Bailey wasn’t allowed to communicate with the outside world for the first two weeks of his incarceration. The prison officials knew from experience that the key to successfully surviving life in the pen was to sequester new inmates from the outside world, giving them an opportunity to completely assimilate their new environment. Whitey kept him busy. He showed him how to change the sheets on his bunk, where to sit in the mess hall, how to carve a shiv out of a Milk Bone and introduced him to some of the other Aryan dogs in the yard.
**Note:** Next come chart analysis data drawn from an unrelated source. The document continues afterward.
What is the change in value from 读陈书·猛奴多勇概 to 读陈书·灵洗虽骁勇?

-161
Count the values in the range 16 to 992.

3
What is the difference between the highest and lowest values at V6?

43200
My first opportunity to visit Bailey came three weeks later. As he shuffled into the visitor’s room under shackled paws, I nearly fainted when I saw he had shaved his head. Tattooed around his neck was “Dog Pride World Wide” and “Skin Head” across his knuckles – well, whatever dogs have in the place of knuckles. When I slid a new Frisbee through the visitor’s screen, he gave me a look of pity – like, “What a pathetic attempt to make up for my hollow childhood.” He was copping quite an attitude.
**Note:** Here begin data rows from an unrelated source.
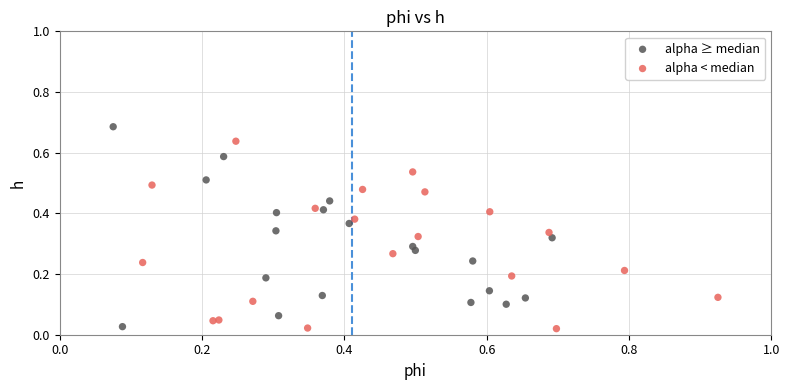

What are all the series names shown in the legend?

alpha ≥ median, alpha < median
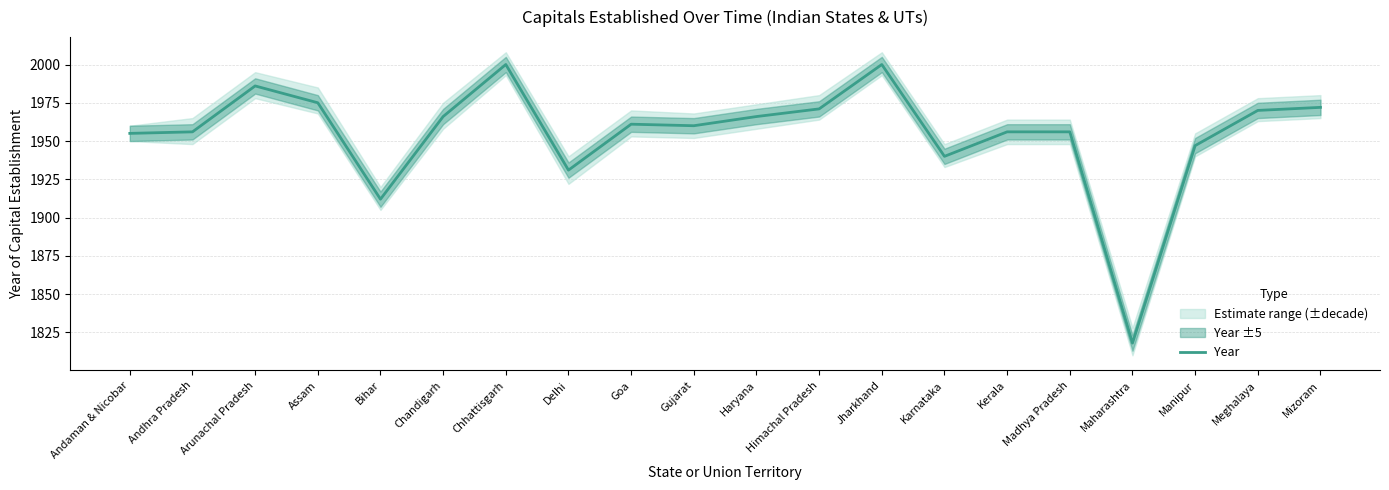

Does the chart have visible grid lines?

Yes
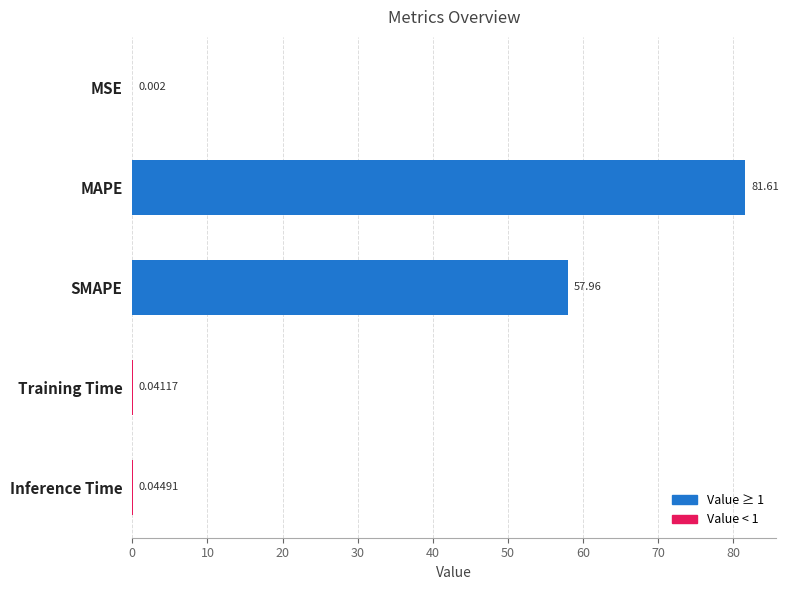

Which category has the highest value across all series?

MAPE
The other thing that disturbed me was he started smoking again. He said everyone smoked in prison – even the cats. Cigarettes are the universal form of barter, so I promised to bring him a couple of cartons and some doggy porn on my next visit. “It’s tough wedging a cigarette in between my toes,” he said. “And try firing up a disposable lighter without opposing thumbs. It’s virtually impossible.” He thought about switching to smokeless tobacco, but there’s nothing more disgusting than spitting all over your cell – even for a dog.
It was apparent to me after several more visits, what seemed like an opportunity for Bailey to make an altruistic contribution to the world was having the reverse effect on him. Instead of helping Whitey curtail his violent tendencies, Bailey was slipping into a pattern of anti-social behavior himself and spending more and more time in solitary confinement. He refused to respond to simple commands like, “Sit, stay, down, heel and fetch.” Instead, he was picking up new ones like “Play dead” during knife fights, “Piss on the warden” and “Crap” when Whitey wanted him to poop out the contraband the other inmates’ wives pushed up his rectum during visiting hours. Small condoms filled with drugs were one thing, but smuggling cell phones, Buck knives and 9mm handguns was really starting to take its toll on Bailey.
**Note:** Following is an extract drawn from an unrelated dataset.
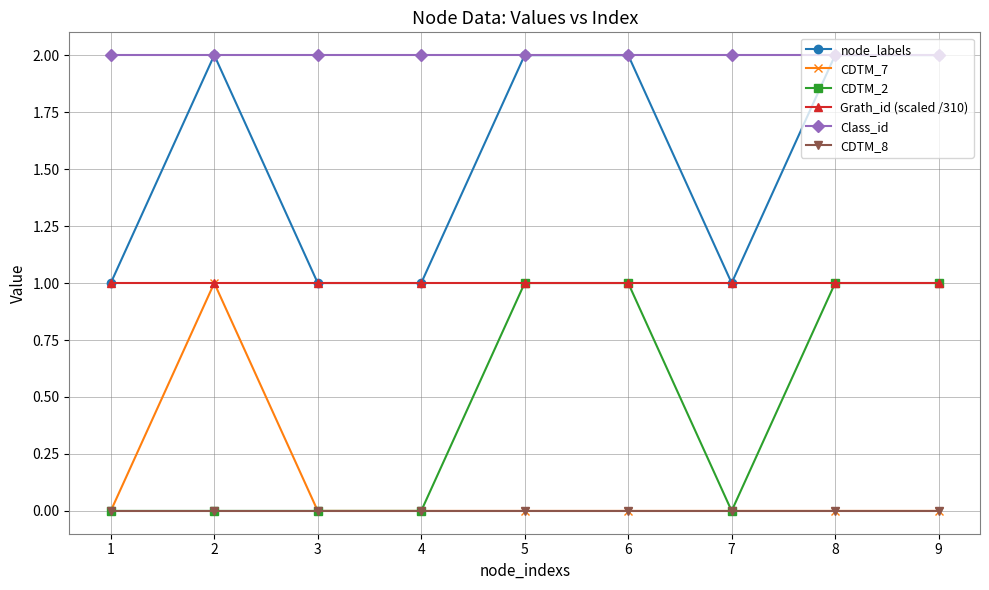

What is the sum of the Grath_id (scaled /310) values at 1 and 2?

2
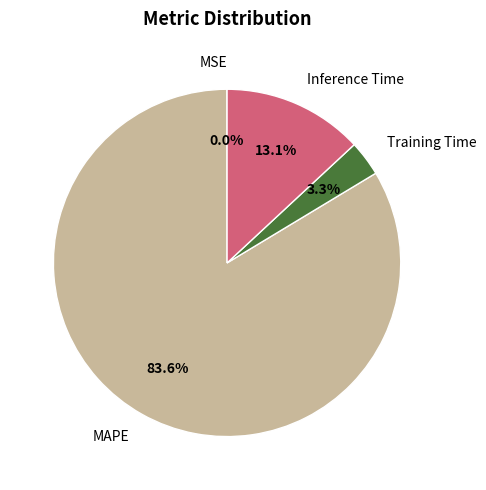

Which has a higher value, Inference Time or Training Time?

Inference Time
It was clear to both of us Bailey wasn’t going to be able to fulfill his 6-month obligation with the Paws program, so we started making plans to bust him out of there. Well, not escape from prison, but rather through negotiations with the warden for an early release. By that time, Whitey was spending most of his time in the hole anyway, so Bailey wasn’t offering him much companionship. That worked in his favor. On the other hand, Bailey had become a popular member of the Aryan smuggling operation, so they were reluctant to let him go until his contract was up.
We finally hired a lawyer: Berman Mendenhall from San Francisco. Mendenhall had experience with terminating contracts between animals and the Department of Justice. He was able to free Bailey on a technicality. Since he couldn’t speak or sign documents himself, Bailey’s contract was legally null and void. He was free to go.